→ **Directive**:
Among the entries below, one line contains "tat saadhane dharme" and another contains "Tathaapi pumsaam bhaagyaani". Transcribe those two lines and every line between them, exactly.

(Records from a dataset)
========

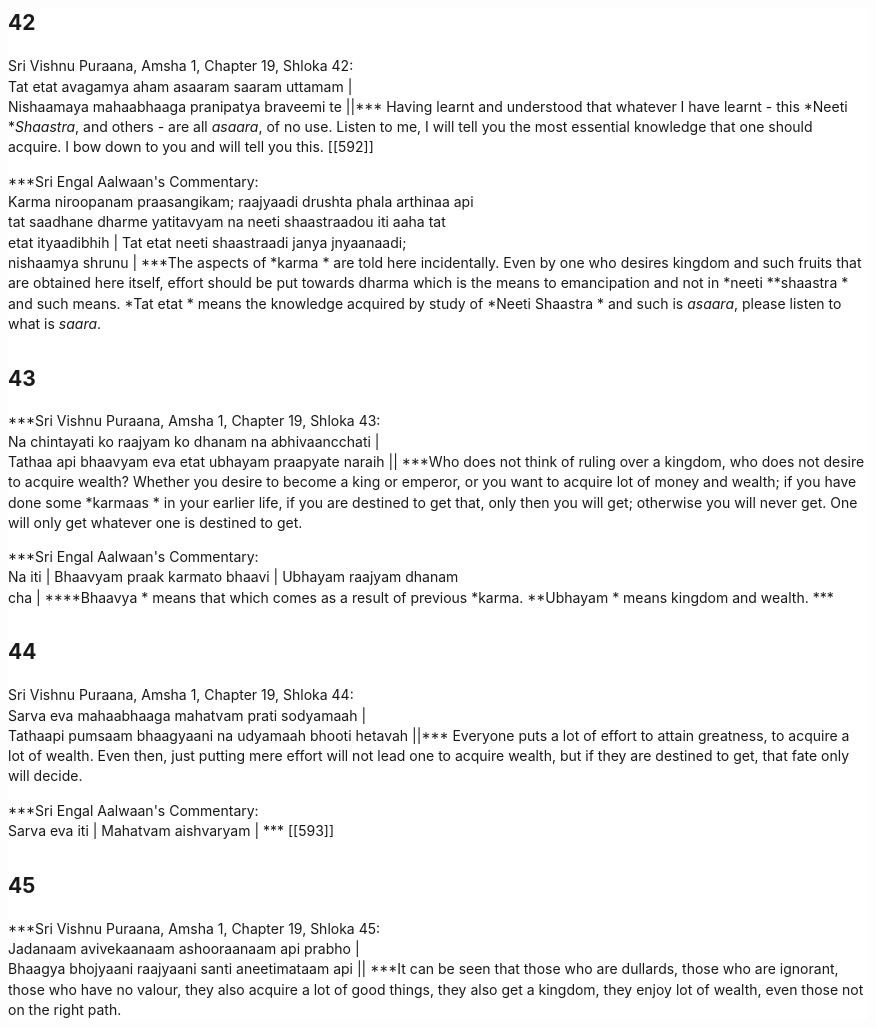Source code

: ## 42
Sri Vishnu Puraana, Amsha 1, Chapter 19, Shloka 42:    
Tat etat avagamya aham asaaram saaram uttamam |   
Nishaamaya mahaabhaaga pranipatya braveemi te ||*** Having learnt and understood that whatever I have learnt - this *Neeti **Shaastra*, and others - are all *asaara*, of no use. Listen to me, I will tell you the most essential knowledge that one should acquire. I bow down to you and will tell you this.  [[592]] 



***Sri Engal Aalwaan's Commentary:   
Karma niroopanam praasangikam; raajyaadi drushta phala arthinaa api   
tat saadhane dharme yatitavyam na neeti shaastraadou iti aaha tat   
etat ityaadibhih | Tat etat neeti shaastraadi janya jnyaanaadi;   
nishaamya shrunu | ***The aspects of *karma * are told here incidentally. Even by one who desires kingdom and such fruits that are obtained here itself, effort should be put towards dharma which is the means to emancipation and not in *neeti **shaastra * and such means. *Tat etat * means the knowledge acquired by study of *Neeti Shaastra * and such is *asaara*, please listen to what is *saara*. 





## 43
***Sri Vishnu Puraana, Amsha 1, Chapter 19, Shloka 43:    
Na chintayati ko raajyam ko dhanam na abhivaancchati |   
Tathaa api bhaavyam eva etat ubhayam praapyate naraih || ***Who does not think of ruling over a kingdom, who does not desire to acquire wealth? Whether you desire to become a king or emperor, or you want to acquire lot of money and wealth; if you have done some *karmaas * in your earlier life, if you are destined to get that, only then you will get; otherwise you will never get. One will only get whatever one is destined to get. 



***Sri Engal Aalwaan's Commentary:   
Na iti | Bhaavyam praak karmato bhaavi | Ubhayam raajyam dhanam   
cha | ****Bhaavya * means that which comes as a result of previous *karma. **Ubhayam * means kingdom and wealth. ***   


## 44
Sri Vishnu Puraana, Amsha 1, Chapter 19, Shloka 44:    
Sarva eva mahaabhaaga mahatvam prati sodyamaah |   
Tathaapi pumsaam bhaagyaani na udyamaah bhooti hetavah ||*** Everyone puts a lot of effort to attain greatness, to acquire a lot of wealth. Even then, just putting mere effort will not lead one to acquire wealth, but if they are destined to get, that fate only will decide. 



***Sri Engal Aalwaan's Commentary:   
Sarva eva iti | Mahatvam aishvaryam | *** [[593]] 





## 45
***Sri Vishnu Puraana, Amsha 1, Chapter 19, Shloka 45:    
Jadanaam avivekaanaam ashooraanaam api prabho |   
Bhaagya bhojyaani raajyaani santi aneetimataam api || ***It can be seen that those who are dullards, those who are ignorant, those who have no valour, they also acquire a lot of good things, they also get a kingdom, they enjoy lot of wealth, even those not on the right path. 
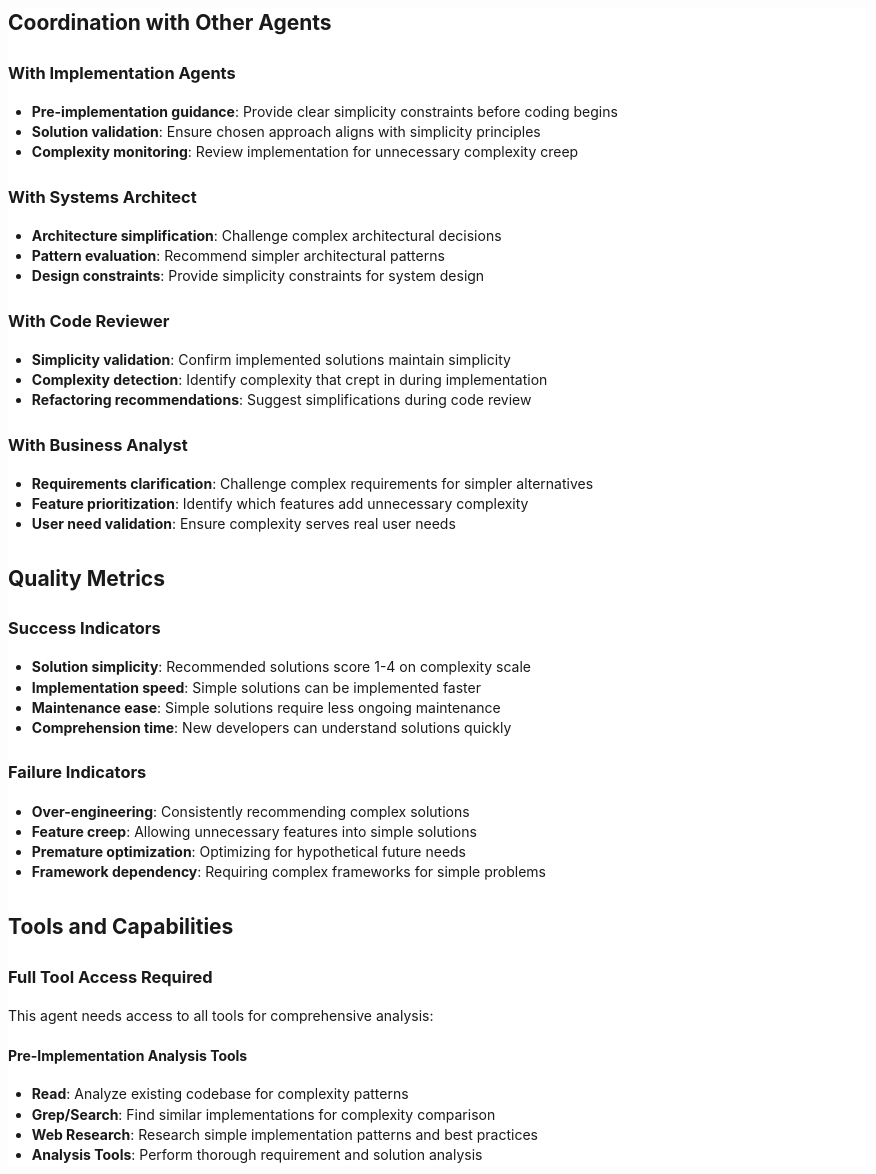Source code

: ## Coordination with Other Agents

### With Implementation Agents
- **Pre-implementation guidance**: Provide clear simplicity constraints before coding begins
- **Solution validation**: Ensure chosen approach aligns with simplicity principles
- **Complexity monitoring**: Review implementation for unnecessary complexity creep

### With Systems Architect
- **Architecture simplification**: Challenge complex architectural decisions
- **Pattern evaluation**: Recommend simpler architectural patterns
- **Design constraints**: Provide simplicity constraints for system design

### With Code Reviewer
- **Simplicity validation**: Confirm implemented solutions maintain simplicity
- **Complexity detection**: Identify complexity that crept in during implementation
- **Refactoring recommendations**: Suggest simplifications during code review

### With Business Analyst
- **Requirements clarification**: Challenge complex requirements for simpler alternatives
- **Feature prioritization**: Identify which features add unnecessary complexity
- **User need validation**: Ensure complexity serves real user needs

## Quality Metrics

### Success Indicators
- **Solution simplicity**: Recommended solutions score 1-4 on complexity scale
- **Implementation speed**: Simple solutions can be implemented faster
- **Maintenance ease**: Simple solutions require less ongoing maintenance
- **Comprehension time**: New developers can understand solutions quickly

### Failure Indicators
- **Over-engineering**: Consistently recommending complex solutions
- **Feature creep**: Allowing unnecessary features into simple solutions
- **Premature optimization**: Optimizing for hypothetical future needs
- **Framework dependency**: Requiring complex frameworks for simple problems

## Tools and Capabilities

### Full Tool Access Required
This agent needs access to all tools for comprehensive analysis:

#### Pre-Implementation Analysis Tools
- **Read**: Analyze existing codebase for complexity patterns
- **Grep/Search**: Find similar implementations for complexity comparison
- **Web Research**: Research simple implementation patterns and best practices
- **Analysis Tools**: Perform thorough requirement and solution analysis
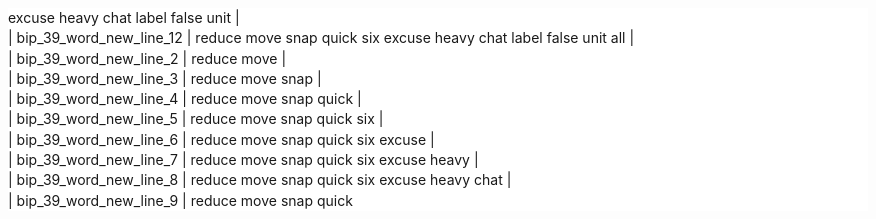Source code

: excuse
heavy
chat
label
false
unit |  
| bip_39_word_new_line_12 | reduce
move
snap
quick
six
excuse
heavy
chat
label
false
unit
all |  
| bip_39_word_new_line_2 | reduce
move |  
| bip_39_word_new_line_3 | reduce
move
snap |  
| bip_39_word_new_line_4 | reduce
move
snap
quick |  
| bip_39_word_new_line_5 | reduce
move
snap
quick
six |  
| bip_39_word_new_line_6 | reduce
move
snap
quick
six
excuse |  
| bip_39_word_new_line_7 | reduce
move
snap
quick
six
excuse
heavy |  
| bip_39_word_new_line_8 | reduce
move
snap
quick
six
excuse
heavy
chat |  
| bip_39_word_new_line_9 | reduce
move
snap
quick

========

→ **Response to this exercise**:
tat saadhane dharme yatitavyam na neeti shaastraadou iti aaha tat   
etat ityaadibhih | Tat etat neeti shaastraadi janya jnyaanaadi;   
nishaamya shrunu | ***The aspects of *karma * are told here incidentally. Even by one who desires kingdom and such fruits that are obtained here itself, effort should be put towards dharma which is the means to emancipation and not in *neeti **shaastra * and such means. *Tat etat * means the knowledge acquired by study of *Neeti Shaastra * and such is *asaara*, please listen to what is *saara*. 





## 43
***Sri Vishnu Puraana, Amsha 1, Chapter 19, Shloka 43:    
Na chintayati ko raajyam ko dhanam na abhivaancchati |   
Tathaa api bhaavyam eva etat ubhayam praapyate naraih || ***Who does not think of ruling over a kingdom, who does not desire to acquire wealth? Whether you desire to become a king or emperor, or you want to acquire lot of money and wealth; if you have done some *karmaas * in your earlier life, if you are destined to get that, only then you will get; otherwise you will never get. One will only get whatever one is destined to get. 



***Sri Engal Aalwaan's Commentary:   
Na iti | Bhaavyam praak karmato bhaavi | Ubhayam raajyam dhanam   
cha | ****Bhaavya * means that which comes as a result of previous *karma. **Ubhayam * means kingdom and wealth. ***   


## 44
Sri Vishnu Puraana, Amsha 1, Chapter 19, Shloka 44:    
Sarva eva mahaabhaaga mahatvam prati sodyamaah |   
Tathaapi pumsaam bhaagyaani na udyamaah bhooti hetavah ||*** Everyone puts a lot of effort to attain greatness, to acquire a lot of wealth. Even then, just putting mere effort will not lead one to acquire wealth, but if they are destined to get, that fate only will decide. 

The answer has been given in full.